## TEXT SHOWN

>>>>

Melanie founded Canva in 2012 and to date has raised over $6 million in VC funding.
Melanie, welcome to the show.
Melanie Perkins (00:58.250)
Thank you so much for having me.
Omer (01:00.330)
So I've told our audience just a little bit about you.
Tell us in your own words a little bit more about you personally and then give us an overview of your product and business.
Melanie Perkins (01:09.130)
Yeah, sure.
I actually came up with the idea for Canva when I was at university.
I was teaching design programs and I was so difficult to use and challenging that I realized that in the future design would be entirely different.
And so that was where the idea for Canva was born and I started my first company which actually took that concept to the yearbook market and enabled people to create beautiful designed yearbooks online.
And then a few years ago we started out on the journey to take that technology to the much wider market to enable everyone to design.
And that's where the idea for Canva was born.
And we've launched just over a year ago.
We've now got 800,000 users.
We've created 5.5 million designs.
So it's been pretty crazy.
Omer (01:49.830)
Wow.
Now, before we dive into more details, we like to kick things off with a success quote to better understand what drives and motivates our guests.
What is one of your favorite success?
Melanie Perkins (02:01.410)
I actually have two favorite success quotes.
So one is from Seth Godden.
Persistence isn't using the same tactics over and over.
Persistence is having the same goal over and over.
And another one is from Steve Jobs.
You've got to start with the customer experience and work backwards towards the technology, not the other way around.
I think they're both very important quotes.
Omer (02:22.770)
I love both of them.
Can you give me an example of maybe how one or both of those quotes have helped you in your life?
Melanie Perkins (02:28.950)
Absolutely.
From coming up with the idea for Canva, it was been seven years from then until this moment now, and we're still just unfolding the vision for what Canva is.
And so it really has, you know, it took such a long time to Hire our team.
It took such a long time to raise funding.
It was really having the same goal for many, many years and having just to continuously persist to actually get to that point.
And then with the Steve Jobs quote, really I came up with this idea before I had any business experience experience or any technology experience or marketing experience or any other experience.

<<<<

## WHAT YOU HAVE TO DO
Can you pick up the Canva interview above after its final line and keep it going?

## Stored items
>>>>

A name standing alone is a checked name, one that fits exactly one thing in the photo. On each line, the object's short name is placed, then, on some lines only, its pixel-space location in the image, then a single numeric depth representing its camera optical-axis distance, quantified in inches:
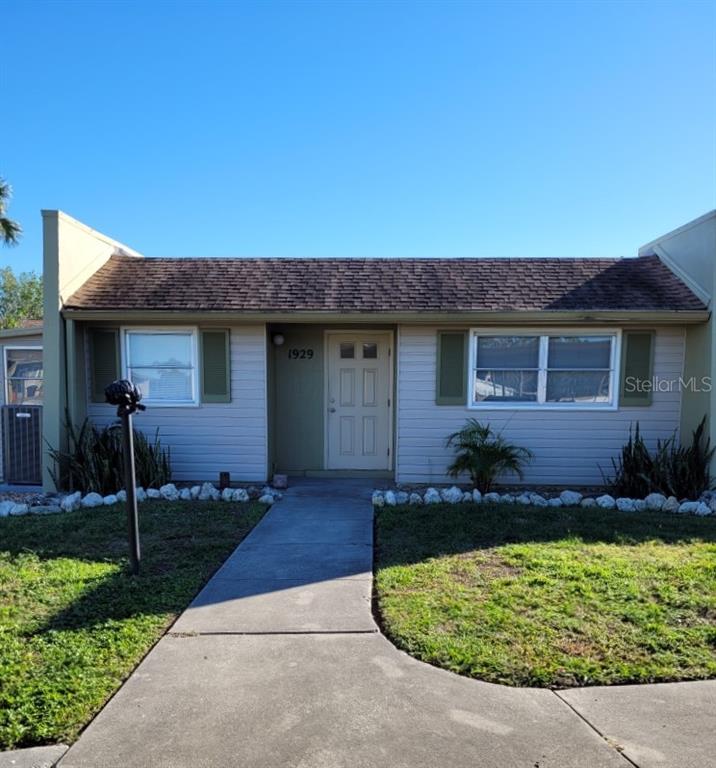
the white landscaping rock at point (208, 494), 284.2
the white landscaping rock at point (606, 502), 273.6
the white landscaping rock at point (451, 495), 283.0
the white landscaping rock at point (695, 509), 261.9
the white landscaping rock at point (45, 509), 262.3
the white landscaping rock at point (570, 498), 278.5
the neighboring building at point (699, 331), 294.5
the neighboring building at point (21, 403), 315.3
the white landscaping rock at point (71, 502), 267.1
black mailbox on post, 167.5
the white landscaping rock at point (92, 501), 271.7
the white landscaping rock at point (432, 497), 279.4
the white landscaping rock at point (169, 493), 282.0
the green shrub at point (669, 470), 289.6
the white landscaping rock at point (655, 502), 271.0
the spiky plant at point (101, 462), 296.2
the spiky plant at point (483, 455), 300.8
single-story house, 307.3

<<<<

## TASK ANSWER
I was just at university and so I think that knowing what I wanted to create was definitely the most forefront thing in my mind.
And then we had to work backwards to actually build that with the technology and building an incredible team around it.
Omer (03:15.920)
Now before we talk about Canva, I want to talk a little bit more about you.
Tell me a little bit more about what you were doing before you started Canva.
Melanie Perkins (03:25.490)
I was at university and I was studying communication, psychology and commerce and every school break we travel a lot and I was also teaching design programs as a part time job.
So that was, yeah, that was my background at that point in time.
Omer (03:45.810)
Now when did you start your first business?
Melanie Perkins (03:49.410)
My very first business, I was actually about 14 and I made scarves and sold them to women's boutiques around my hometown in Perth.
But my, my first proper business was Fusionbooks and that was the online design system for school yearbooks.
Omer (04:06.670)
And so how did you get started with that business?
Melanie Perkins (04:10.990)
I came up with the idea and then hired a software development company to help build our first prototype with my business partner, Cliff Obret.
And just we had to become profitable really quickly because if we didn't, we'd have no business very quickly.
And so each year we'd build the company, we turn a profit and then we'd reinvest that back into the company.
And then that just grew very organically.
We had no outside funding.
Omer (04:39.260)
Now when I looked at Fusion Yearbooks, there were elements that reminded me of Canva.
You know, things like simple drag and drop design tools, automatic layouts, headlines that tell you things like design in less than 60 seconds.
You know, it seemed like Canva in the making.
Was that happening as you were building that company or did Fusion Yearbook sort of change to become like that after Canva launched?
Melanie Perkins (05:07.190)
Actually it's quite funny.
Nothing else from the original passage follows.